Puncak pertemuan global Artificial Intelligence (AI) di New Delhi, India, menjadi panggung bagi para pemimpin dunia untuk menyuarakan kekhawatiran dan harapan terhadap teknologi yang berkembang pesat ini. Sekretaris Jenderal PBB, Antonio Guterres, dengan tegas mengingatkan bahwa masa depan AI tak boleh hanya ditentukan oleh segelintir miliarder. Ia bahkan menyerukan pembentukan dana global sebesar $3 miliar untuk memastikan akses terbuka terhadap AI bagi semua.

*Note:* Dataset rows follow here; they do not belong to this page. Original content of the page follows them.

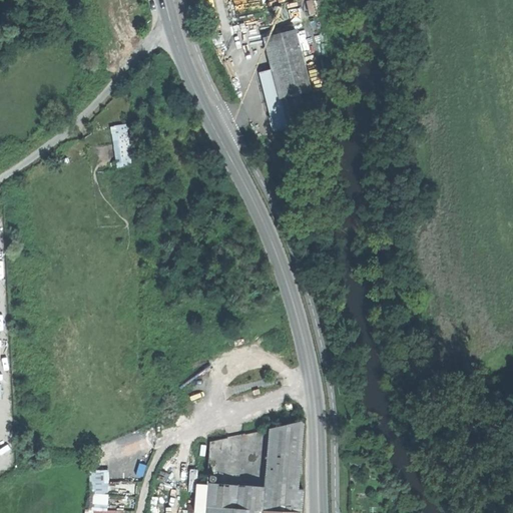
[(281,25),(282,32),(297,28),(295,21),(281,25)]
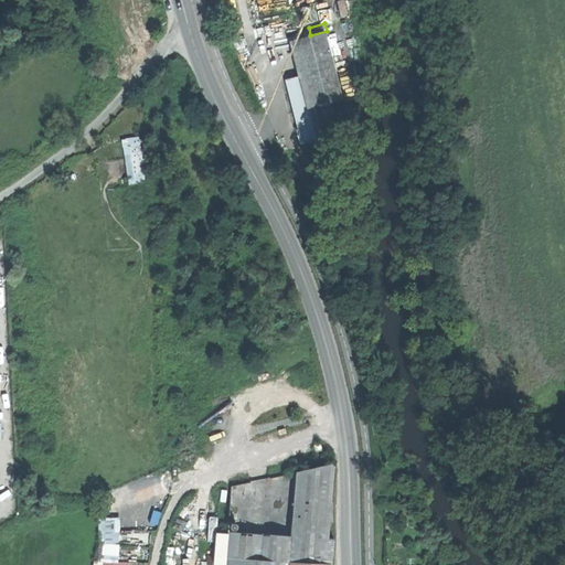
[(340,28),(327,31),(336,65),(349,62),(340,28)]
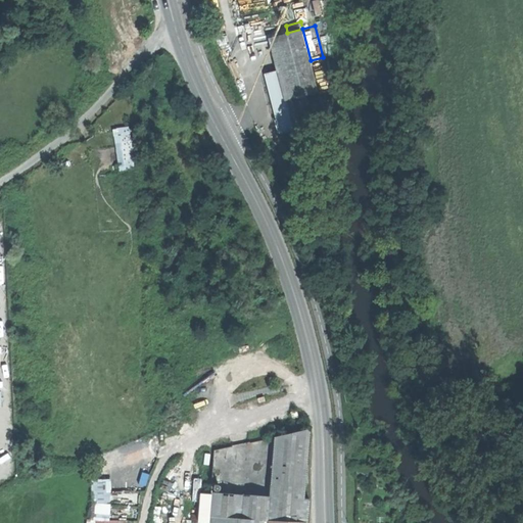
[(273,37),(281,68),(296,129),(322,122),(315,93),(319,92),(311,60),(302,29),(287,33),(273,37)]
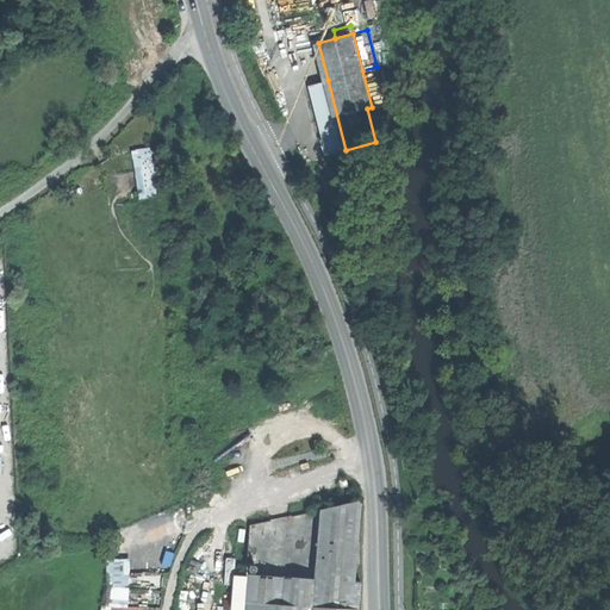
[(328,155),(346,150),(328,80),(309,85),(321,128),(328,155)]
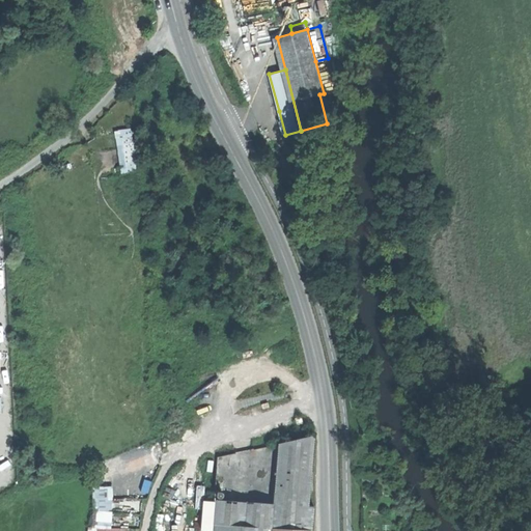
[(122,173),(140,170),(133,128),(114,131),(122,173)]
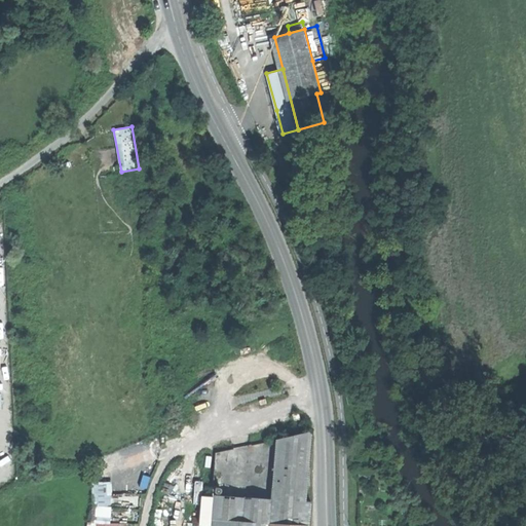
[(278,433),(279,439),(302,435),(301,427),(278,433)]
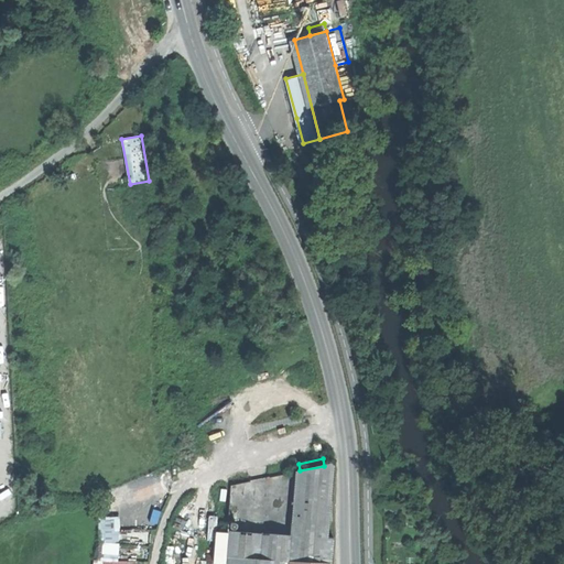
[(296,474),(293,538),(327,540),(333,466),(296,474)]
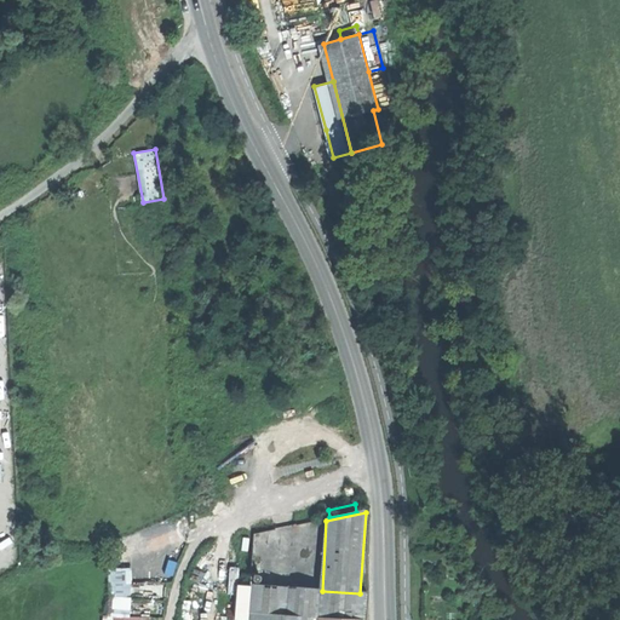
[(254,537),(246,618),(287,619),(290,589),(293,528),(254,537)]
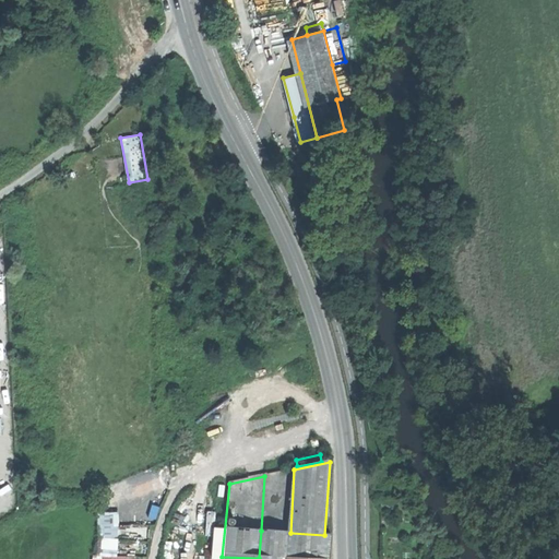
[(99,513),(100,554),(118,554),(117,512),(99,513)]
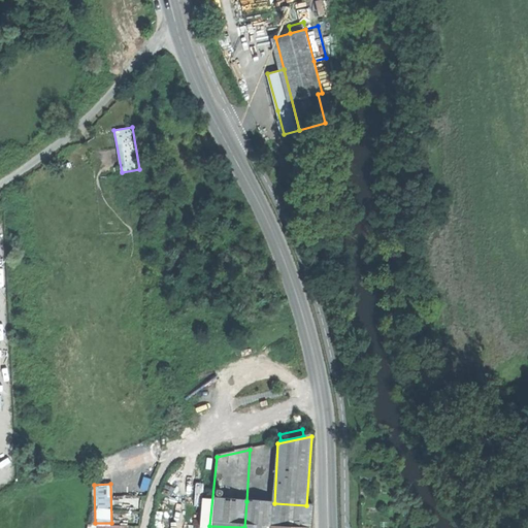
[(274,503),(246,501),(244,527),(267,527),(308,527),(309,519),(309,505),(306,505),(274,503)]
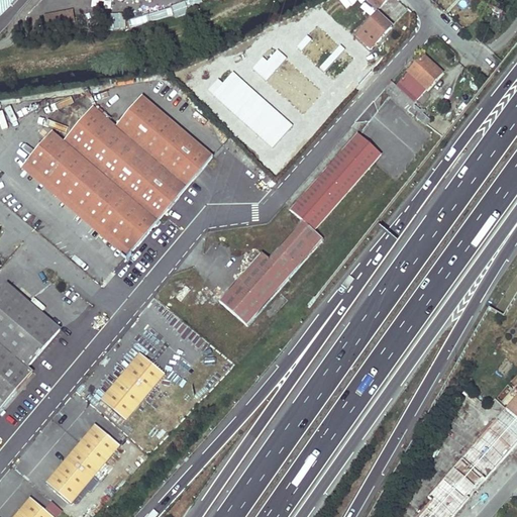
[(380,6),(373,0),(367,0),(377,9),(380,6)]
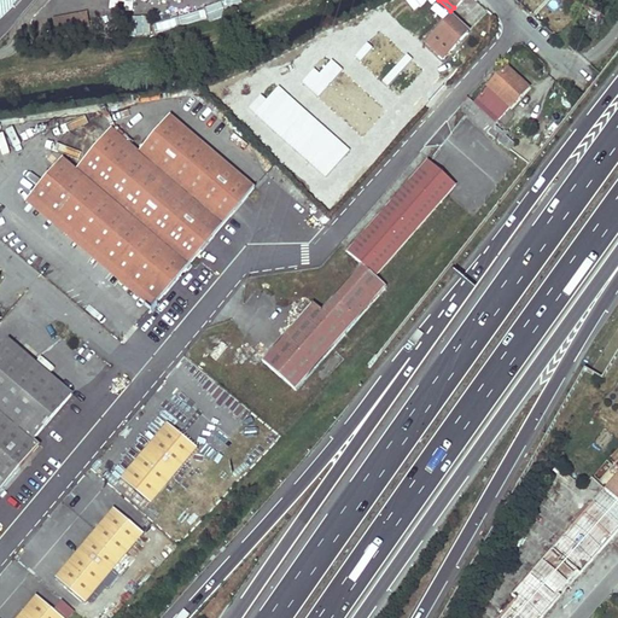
[(82,11),(47,17),(51,41),(86,36),(82,11)]
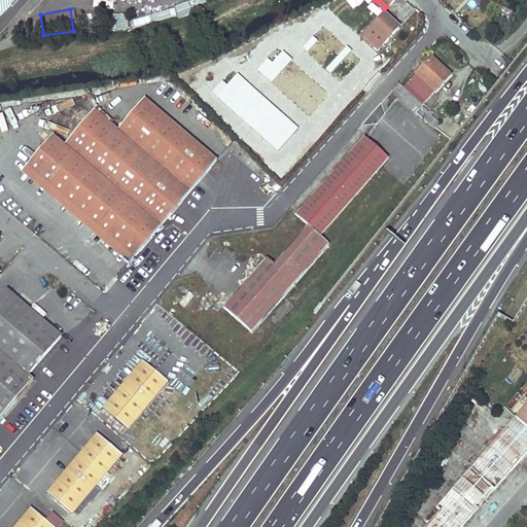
[(377,50),(398,28),(384,14),(362,37),(377,50)]
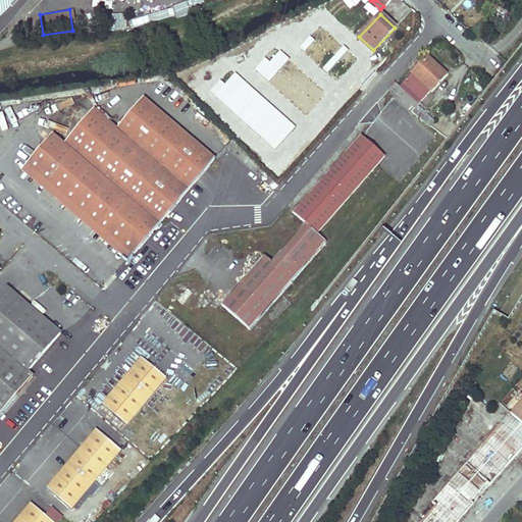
[(405,92),(398,100),(411,112),(446,73),(426,56),(399,87),(405,92)]
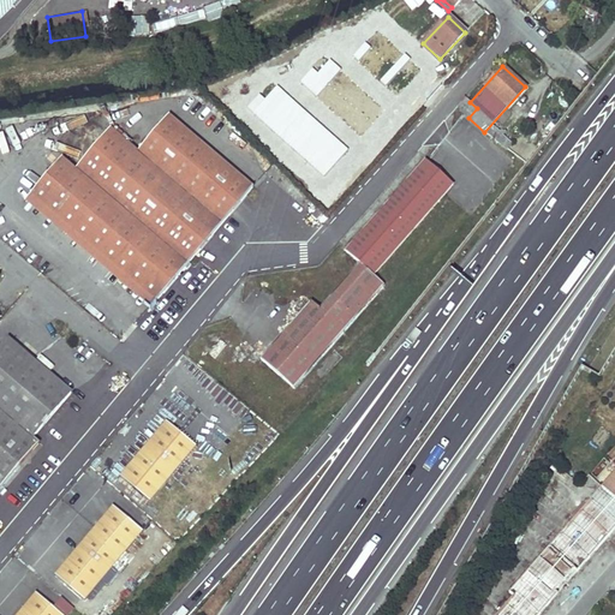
[(461,112),(469,118),(477,108),(470,102),(465,97),(459,103),(461,112)]
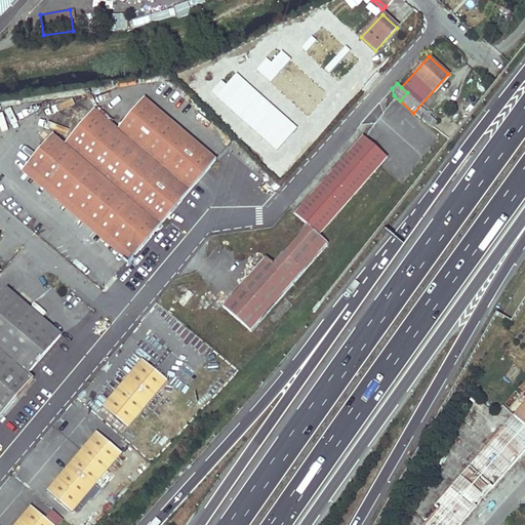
[(53,134),(26,166),(130,258),(216,161),(145,98),(117,129),(94,110),(64,145),(53,134)]
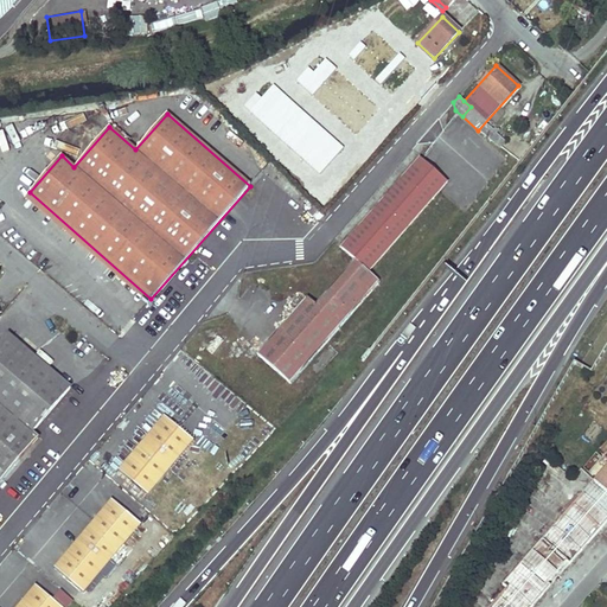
[(306,299),(256,356),(289,384),(378,282),(366,273),(446,183),(420,159),(340,249),(355,262),(314,306),(306,299)]
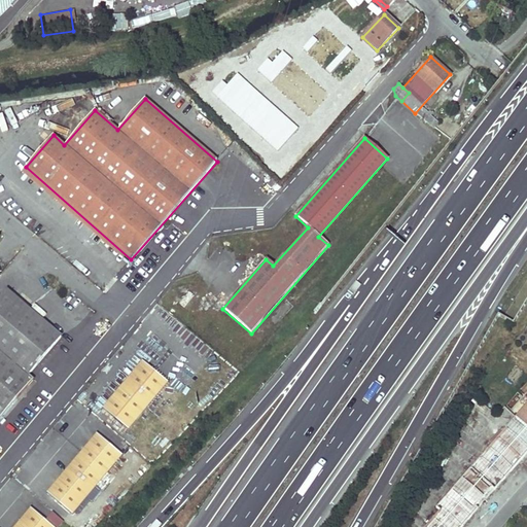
[(131,259),(26,167),(22,171),(128,264),(131,259)]
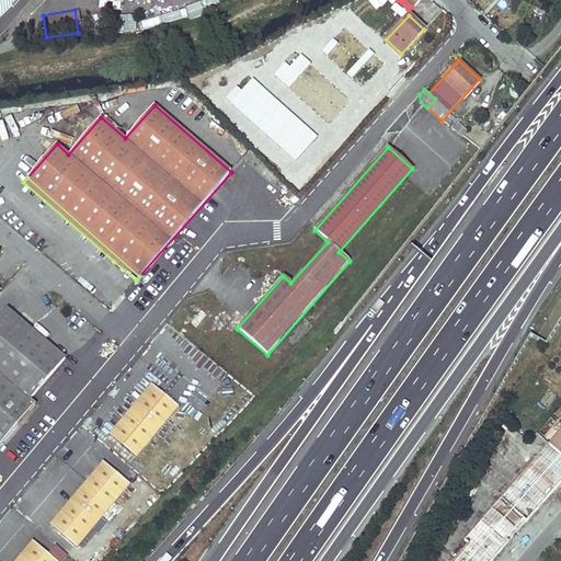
[(297,193),(294,189),(287,195),(292,199),(297,193)]
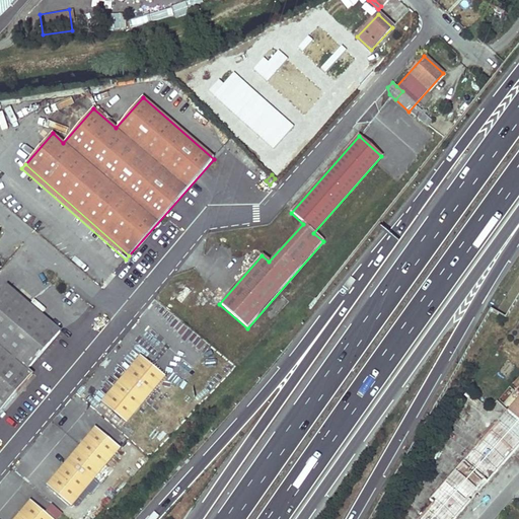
[(0,375),(17,390),(32,372),(27,368),(59,331),(6,286),(0,292),(0,375)]
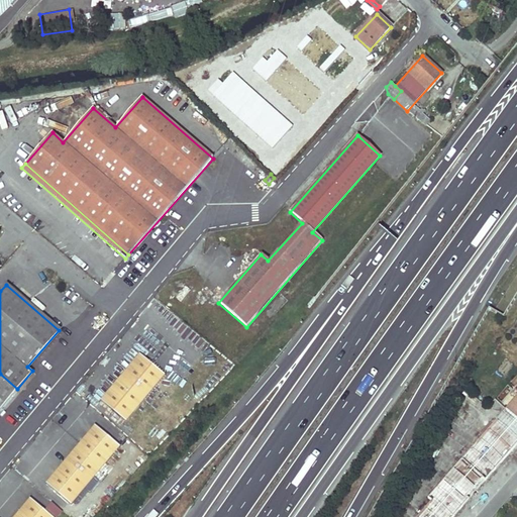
[(139,354),(100,401),(125,422),(165,376),(139,354)]
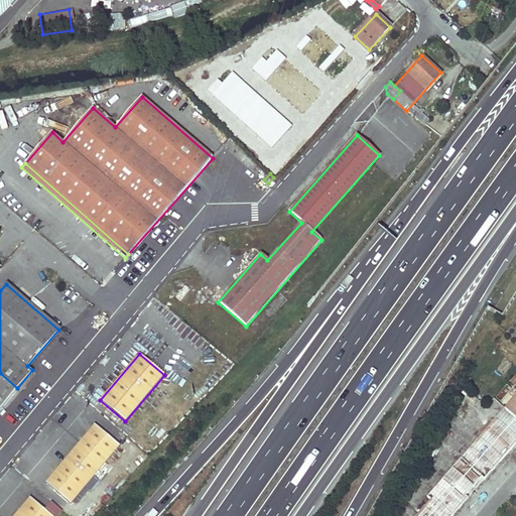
[(0,373),(0,407),(17,388),(0,373)]
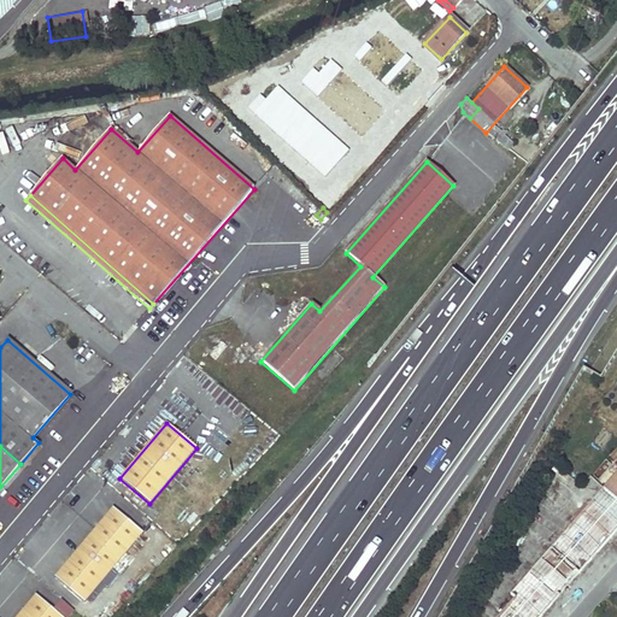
[(616,471),(601,491),(616,503),(616,471)]
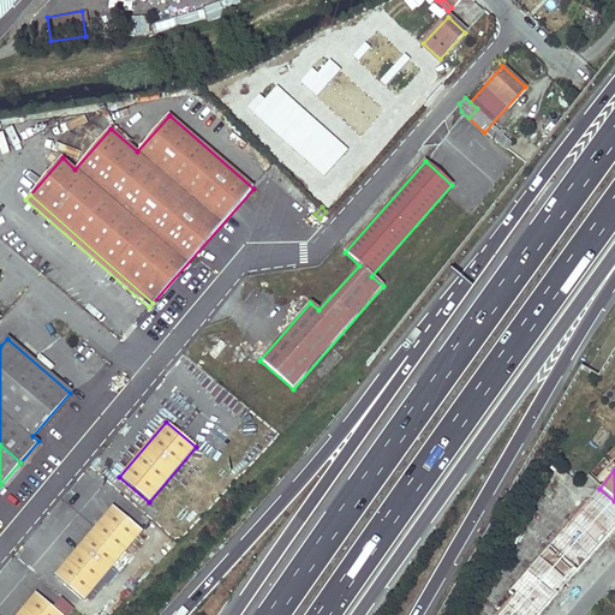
[(500,609),(495,614),(537,614),(557,592),(554,590),(572,569),(575,572),(614,526),(614,521),(590,500),(507,592),(505,590),(493,603),(500,609)]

Pertemuan tingkat tinggi ini, yang merupakan edisi keempat setelah sebelumnya digelar di Prancis, Korea Selatan, dan Inggris sejak 2023, fokus membahas berbagai isu krusial. Di antaranya, potensi hilangnya pekerjaan akibat otomatisasi, keamanan anak-anak di era digital, dan regulasi yang diperlukan untuk mengelola AI secara etis dan aman. Guterres menekankan perlunya keterlibatan yang lebih luas dalam membentuk arah AI, agar manfaatnya bisa dirasakan secara inklusif dan tidak hanya menjadi alat bagi pihak-pihak tertentu.
Senada dengan Guterres, Presiden Prancis Emmanuel Macron juga menegaskan komitmen Eropa untuk turut serta dalam merumuskan aturan main AI global, berkolaborasi dengan negara-negara seperti India. Macron menyoroti bahwa Eropa bukan hanya fokus pada regulasi ketat, tetapi juga merupakan pusat inovasi dan investasi yang aman. Ini mengisyaratkan pendekatan seimbang antara kemajuan teknologi dan perlindungan masyarakat, sejalan dengan inisiatif Uni Eropa yang proaktif dalam tata kelola AI.
Di sisi lain, India, sebagai tuan rumah pertama KTT AI global di negara berkembang, memanfaatkan kesempatan ini untuk memperkuat posisinya di sektor AI yang sedang booming. Perdana Menteri Narendra Modi menggarisbawahi pentingnya AI untuk 'kebaikan bersama global,' menyerukan agar teknologi ini dibagikan dan sistem intinya bersifat terbuka. Menurut Modi, model AI yang sukses di India berpotensi diterapkan di seluruh dunia, mencerminkan visi negara itu untuk AI yang inklusif dan kolaboratif.
Meski demikian, ada satu absensi yang menarik perhatian. Pendiri Microsoft, Bill Gates, yang seharusnya menjadi salah satu pembicara, menarik diri sesaat sebelum jadwalnya karena isu terkait Jeffrey Epstein. Yayasan Gates menyatakan penarikan diri ini untuk menjaga fokus tetap pada prioritas utama KTT AI. Absennya tokoh sebesar Gates tentu sedikit mengalihkan perhatian, namun substansi pembahasan tentang tata kelola dan aksesibilitas AI tetap menjadi agenda utama.
Seruan Guterres untuk 'akses AI terbuka' dan kekhawatiran terhadap 'kehendak segelintir miliarder' sangat relevan mengingat dominasi beberapa perusahaan teknologi raksasa dalam pengembangan AI. Hal ini menimbulkan pertanyaan besar tentang bagaimana tata kelola AI akan diatur secara global, memastikan bahwa kekuatan transformatifnya digunakan untuk kemajuan seluruh umat manusia, bukan hanya untuk memperkaya atau memperkuat sebagian kecil elit. Kebutuhan akan dana global $3 miliar juga menggarisbawahi kesenjangan finansial dan teknologi antara negara maju dan berkembang dalam mengakses dan mengembangkan AI. Dengan India yang berambisi menjadi kekuatan AI global, perdebatan tentang akses, regulasi, dan etika AI akan semakin intens dan penting untuk masa depan digital kita.